Et quand certains de ses articles sont détournés de leur objectif initial pour servir d’autres desseins que celui d’informer, Valérie Borde travaille deux fois plus rigoureusement ses textes. « Il y a une différence entre ceux qui lisent un article, me disent vendue au gouvernement ou m’envoient des commentaires haineux et ceux qui font de l’argent ou qui financent ces théories sur le dos de ces personnes. En fait, c’est plus ceux-là qui me fâchent. »

 

Bien s’outiller

Même combat pour Ève Beaudin de l’Agence Science-Presse. Avec le Détecteur des rumeurs, la rubrique qui déboulonne les mythes scientifiques, la journaliste tente de limiter les dégâts causés par les fausses nouvelles, si possible, avant qu’elles ne se propagent trop. Un travail plus ardu en temps de pandémie où un seul et même sujet, la COVID-19, mène à toutes sortes de théories. «Le web a été submergé d’informations, mais on avait déjà nos mécanismes pour rectifier le tir. Il fallait continuer de rappeler aux lecteurs les réflexes à adopter avant de partager ou de croire à une information », explique-t-elle.

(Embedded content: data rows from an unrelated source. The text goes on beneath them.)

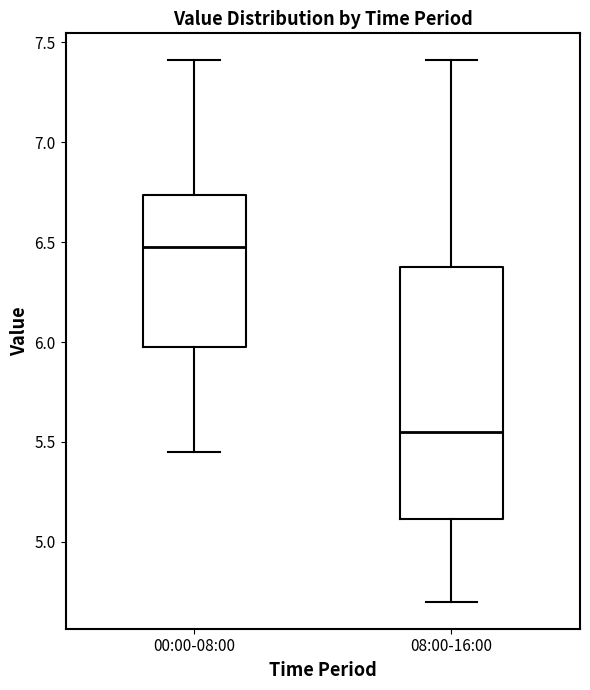

Which box is the tallest, from its lower edge to its upper edge?

08:00-16:00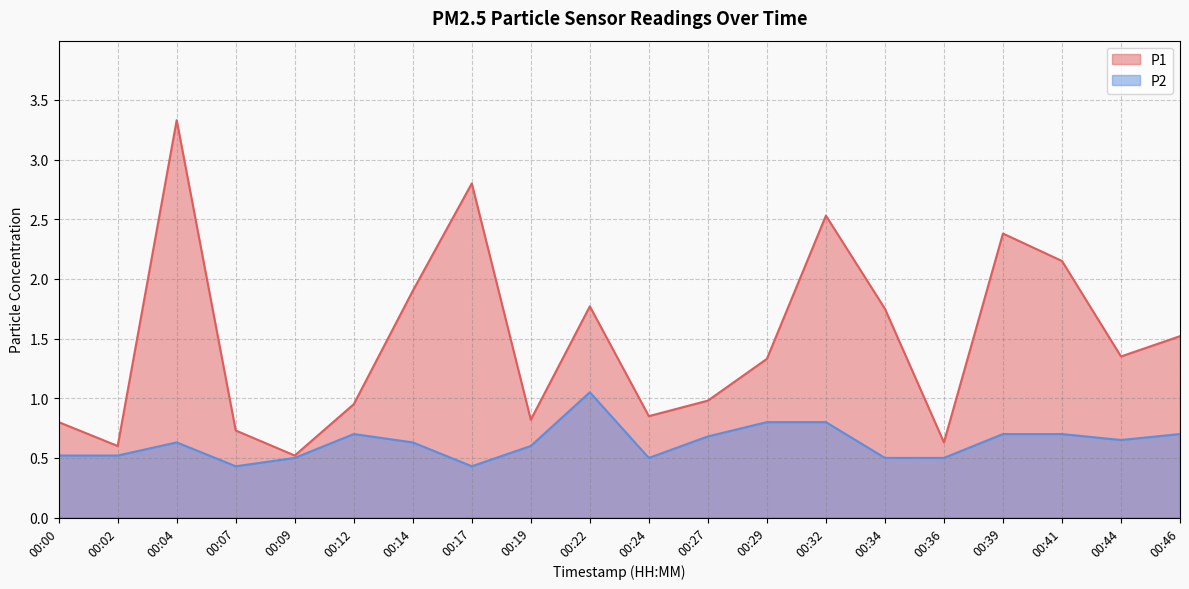

Between 00:36 and 00:19, which is larger?

00:19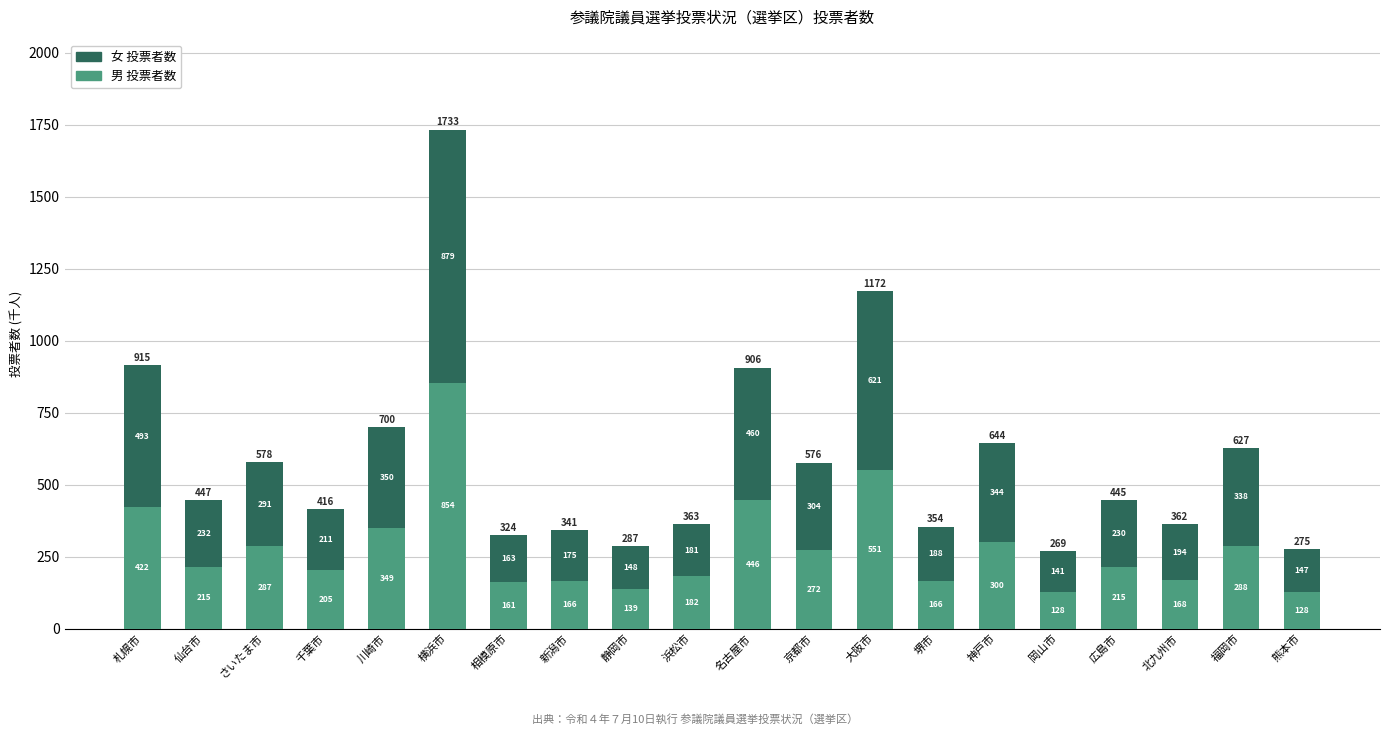

Is it true that 男 投票者数 equals 215.0 at 仙台市?

True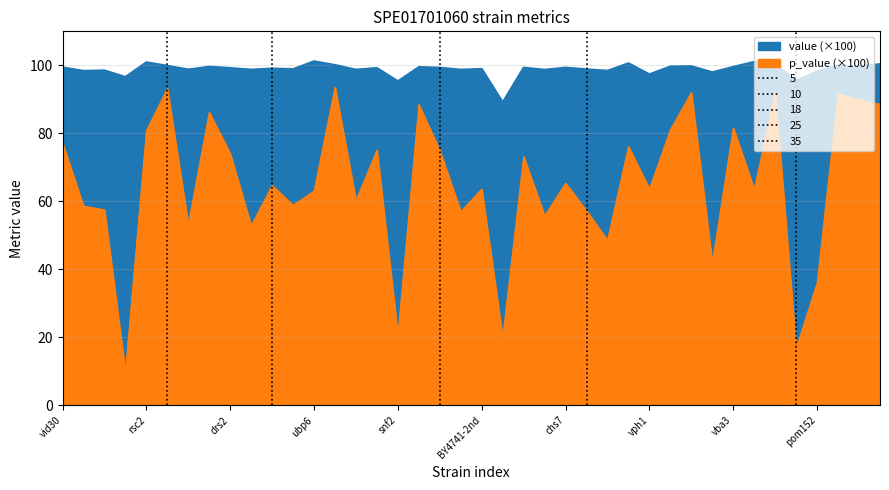

At which label does value reach its peak?

ubp6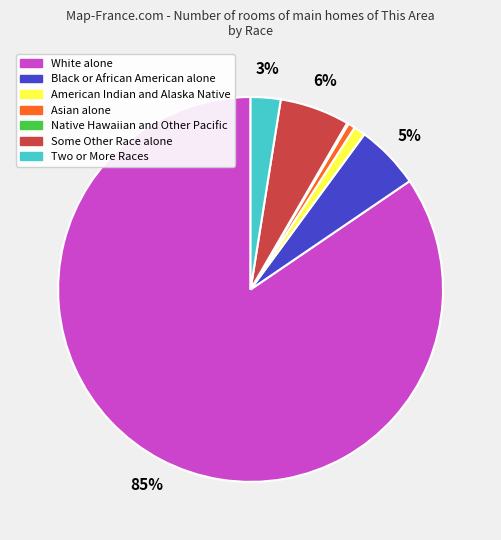

To the nearest percent, what percentage of the pie is Some Other Race alone?

6%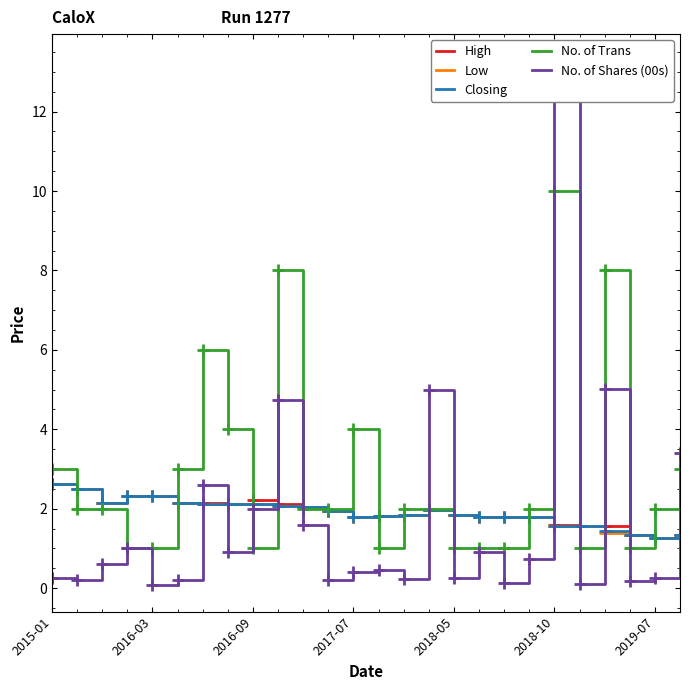

At which label does High reach its peak?

2015-01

Avec la pandémie, on en a lu, vu et entendu des choses étonnantes et contradictoires en même temps. « Il y a eu des moments difficiles, car il y avait tellement de mythes à déboulonner, mais il fallait qu’on revienne à la base, qu’on fasse encore plus de textes clairs et solides où l’opinion n’a pas sa place. C’est simple de trouver une étude qui nous conforte dans nos idées et de faire bande à part, ça l’est un peu moins de comprendre la littérature scientifique et de contextualiser. On ne peut pas tout déboulonner à chaque fois qu’on soupe avec quelqu’un. Il faut aussi comprendre ce qui inquiète le monde et se rappeler que c’est parfois plus rassurant de croire en quelque chose que d’accepter une pandémie ou des mesures sanitaires restrictives. On a tous nos mécanismes de protection, mais l’important est de remettre les choses en perspective. » Et tout cela passe, selon Ève Beaudin, par la production d’outils et l’éducation aux médias qui arment le monde à avoir les bons réflexes avant de partager une nouvelle.